*** Data listing ***
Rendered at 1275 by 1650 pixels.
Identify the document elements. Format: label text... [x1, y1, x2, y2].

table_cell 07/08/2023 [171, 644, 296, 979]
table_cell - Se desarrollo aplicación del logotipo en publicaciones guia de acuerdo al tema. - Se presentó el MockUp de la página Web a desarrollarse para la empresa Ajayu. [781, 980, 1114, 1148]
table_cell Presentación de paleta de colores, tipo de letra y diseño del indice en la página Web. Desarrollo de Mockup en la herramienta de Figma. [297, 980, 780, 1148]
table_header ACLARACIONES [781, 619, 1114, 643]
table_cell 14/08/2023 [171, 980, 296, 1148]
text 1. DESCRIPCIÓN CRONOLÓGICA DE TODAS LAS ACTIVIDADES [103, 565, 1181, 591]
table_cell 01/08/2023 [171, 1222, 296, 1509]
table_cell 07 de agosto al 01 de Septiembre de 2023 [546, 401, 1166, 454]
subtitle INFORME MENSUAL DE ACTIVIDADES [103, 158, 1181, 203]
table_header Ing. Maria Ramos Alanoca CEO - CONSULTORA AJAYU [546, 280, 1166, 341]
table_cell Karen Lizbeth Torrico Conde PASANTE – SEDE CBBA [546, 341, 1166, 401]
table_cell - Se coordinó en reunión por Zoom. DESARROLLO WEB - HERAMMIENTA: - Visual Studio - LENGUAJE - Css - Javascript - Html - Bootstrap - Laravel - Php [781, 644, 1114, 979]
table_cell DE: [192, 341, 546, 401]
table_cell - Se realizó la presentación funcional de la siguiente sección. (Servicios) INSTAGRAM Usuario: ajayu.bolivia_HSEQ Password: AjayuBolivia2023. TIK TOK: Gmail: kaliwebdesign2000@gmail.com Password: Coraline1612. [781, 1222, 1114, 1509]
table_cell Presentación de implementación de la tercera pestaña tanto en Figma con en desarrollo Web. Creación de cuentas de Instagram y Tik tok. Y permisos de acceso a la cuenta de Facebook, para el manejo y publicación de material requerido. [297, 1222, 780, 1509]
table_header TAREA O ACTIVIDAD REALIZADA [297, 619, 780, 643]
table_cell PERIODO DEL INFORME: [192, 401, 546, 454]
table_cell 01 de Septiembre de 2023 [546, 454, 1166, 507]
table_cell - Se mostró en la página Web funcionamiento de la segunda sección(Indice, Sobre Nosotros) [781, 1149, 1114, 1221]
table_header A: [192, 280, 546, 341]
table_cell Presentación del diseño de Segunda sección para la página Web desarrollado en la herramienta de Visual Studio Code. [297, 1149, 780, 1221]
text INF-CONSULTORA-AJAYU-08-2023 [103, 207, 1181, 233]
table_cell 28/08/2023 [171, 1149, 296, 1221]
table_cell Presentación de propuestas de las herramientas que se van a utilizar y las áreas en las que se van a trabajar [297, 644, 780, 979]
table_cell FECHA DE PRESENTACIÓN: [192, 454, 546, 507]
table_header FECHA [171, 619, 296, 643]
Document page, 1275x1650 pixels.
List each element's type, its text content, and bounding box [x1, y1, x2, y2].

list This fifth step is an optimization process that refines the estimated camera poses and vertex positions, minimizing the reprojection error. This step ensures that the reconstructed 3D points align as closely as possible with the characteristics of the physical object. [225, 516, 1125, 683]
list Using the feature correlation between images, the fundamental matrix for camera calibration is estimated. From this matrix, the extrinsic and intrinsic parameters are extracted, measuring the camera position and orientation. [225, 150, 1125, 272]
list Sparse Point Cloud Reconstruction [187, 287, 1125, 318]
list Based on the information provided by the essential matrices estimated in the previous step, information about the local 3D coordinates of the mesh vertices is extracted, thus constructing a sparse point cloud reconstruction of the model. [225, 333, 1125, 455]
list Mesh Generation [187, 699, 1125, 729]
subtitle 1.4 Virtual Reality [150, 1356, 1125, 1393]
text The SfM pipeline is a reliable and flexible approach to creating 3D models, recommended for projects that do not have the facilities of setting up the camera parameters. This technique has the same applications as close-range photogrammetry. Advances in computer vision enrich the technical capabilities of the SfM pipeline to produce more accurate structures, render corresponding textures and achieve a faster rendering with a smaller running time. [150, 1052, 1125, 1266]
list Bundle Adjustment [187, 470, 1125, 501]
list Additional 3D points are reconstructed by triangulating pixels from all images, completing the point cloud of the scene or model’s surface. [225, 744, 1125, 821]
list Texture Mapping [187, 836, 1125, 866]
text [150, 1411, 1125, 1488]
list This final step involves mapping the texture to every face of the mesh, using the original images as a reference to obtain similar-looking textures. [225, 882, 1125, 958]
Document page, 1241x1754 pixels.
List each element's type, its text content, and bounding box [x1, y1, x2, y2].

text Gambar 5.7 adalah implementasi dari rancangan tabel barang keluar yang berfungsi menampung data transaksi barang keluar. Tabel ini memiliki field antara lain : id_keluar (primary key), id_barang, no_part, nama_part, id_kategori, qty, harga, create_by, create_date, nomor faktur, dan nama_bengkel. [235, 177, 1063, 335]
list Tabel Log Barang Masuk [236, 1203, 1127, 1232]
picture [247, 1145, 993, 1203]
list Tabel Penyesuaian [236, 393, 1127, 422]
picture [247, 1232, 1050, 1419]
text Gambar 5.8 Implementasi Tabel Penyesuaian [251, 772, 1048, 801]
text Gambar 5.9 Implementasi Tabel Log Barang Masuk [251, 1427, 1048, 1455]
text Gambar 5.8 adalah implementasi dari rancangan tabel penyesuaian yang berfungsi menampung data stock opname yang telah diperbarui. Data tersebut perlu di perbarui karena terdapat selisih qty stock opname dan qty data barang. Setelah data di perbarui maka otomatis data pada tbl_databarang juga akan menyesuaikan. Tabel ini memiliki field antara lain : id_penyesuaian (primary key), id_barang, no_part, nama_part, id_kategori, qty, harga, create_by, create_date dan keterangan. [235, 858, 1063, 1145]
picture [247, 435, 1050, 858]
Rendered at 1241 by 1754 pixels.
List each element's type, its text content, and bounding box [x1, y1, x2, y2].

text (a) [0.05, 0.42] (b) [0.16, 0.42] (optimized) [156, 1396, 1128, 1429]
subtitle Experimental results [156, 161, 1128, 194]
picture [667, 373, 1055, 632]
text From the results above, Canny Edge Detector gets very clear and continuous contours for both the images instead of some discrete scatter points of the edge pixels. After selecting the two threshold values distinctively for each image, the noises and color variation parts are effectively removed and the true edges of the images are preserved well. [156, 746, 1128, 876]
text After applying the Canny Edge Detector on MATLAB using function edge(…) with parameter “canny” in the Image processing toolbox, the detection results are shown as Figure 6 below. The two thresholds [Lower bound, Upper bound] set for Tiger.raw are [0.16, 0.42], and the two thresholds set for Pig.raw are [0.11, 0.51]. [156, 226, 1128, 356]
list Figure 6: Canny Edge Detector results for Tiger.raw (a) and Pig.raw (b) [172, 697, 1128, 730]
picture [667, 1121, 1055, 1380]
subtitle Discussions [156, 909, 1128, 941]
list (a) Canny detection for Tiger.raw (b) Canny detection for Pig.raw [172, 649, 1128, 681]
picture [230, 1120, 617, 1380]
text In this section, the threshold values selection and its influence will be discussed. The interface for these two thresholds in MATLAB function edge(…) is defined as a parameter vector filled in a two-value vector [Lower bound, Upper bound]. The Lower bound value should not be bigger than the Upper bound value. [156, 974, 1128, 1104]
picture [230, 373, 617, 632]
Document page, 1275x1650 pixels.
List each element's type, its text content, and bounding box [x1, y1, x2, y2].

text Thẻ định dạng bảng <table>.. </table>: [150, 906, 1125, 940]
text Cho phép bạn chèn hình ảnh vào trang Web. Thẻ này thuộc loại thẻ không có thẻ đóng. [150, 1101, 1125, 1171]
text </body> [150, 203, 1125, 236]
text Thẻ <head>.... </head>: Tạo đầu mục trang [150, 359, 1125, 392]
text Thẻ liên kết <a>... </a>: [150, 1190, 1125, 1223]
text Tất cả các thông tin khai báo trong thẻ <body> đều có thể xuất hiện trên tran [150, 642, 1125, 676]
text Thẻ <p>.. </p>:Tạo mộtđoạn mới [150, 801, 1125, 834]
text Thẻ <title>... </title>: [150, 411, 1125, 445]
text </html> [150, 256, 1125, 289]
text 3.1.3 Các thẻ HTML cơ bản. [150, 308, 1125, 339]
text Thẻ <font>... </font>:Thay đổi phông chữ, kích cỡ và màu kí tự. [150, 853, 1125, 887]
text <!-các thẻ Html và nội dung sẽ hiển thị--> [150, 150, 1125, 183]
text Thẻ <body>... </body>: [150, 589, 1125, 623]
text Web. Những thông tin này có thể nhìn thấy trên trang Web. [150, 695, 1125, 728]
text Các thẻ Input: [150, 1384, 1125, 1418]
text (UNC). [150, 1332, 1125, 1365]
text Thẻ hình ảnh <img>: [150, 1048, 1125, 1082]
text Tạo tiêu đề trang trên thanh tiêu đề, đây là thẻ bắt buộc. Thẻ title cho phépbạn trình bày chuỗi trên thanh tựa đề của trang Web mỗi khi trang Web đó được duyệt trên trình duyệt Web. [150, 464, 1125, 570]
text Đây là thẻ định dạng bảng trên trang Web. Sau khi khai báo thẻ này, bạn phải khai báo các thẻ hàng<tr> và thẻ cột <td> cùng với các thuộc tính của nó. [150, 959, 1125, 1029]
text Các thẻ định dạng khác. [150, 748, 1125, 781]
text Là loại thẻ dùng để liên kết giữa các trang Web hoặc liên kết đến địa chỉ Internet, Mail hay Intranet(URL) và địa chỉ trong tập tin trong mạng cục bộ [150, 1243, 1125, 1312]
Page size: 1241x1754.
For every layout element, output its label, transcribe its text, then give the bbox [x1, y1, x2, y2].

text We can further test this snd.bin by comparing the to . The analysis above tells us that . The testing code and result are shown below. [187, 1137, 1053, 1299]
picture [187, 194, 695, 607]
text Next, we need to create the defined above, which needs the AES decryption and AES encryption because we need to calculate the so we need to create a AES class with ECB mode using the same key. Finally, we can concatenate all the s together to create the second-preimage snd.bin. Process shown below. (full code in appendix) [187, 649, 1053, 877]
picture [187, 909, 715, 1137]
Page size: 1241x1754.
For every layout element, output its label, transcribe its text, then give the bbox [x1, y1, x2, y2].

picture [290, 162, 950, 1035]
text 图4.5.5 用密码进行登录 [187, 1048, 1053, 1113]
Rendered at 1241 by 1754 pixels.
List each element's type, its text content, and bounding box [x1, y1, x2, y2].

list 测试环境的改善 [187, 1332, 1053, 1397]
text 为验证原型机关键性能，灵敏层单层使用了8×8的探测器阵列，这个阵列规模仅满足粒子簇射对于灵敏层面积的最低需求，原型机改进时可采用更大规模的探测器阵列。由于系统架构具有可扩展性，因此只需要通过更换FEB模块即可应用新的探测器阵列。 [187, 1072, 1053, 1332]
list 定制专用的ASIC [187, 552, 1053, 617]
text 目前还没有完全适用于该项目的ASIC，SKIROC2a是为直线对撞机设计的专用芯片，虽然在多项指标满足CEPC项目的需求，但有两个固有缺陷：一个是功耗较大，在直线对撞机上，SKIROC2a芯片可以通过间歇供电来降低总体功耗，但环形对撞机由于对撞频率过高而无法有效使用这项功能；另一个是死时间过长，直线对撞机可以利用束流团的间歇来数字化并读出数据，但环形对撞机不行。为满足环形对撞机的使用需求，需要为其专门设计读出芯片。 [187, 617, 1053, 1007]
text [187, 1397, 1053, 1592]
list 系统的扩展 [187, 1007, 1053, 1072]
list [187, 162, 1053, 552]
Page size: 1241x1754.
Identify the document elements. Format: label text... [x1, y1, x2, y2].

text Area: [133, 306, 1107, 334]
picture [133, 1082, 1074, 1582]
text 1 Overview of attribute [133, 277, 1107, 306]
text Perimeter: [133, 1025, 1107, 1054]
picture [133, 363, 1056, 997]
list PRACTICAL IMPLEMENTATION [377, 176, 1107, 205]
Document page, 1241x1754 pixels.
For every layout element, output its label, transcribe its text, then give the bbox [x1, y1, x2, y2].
*** End of Data listing ***
▶ _Exercise objective_: In which lines of the records does the word "hình" appear? Copy each of them.

▶ _Worked solution_:
text Cho phép bạn chèn hình ảnh vào trang Web. Thẻ này thuộc loại thẻ không có thẻ đóng. [150, 1101, 1125, 1171]
text Thẻ hình ảnh <img>: [150, 1048, 1125, 1082]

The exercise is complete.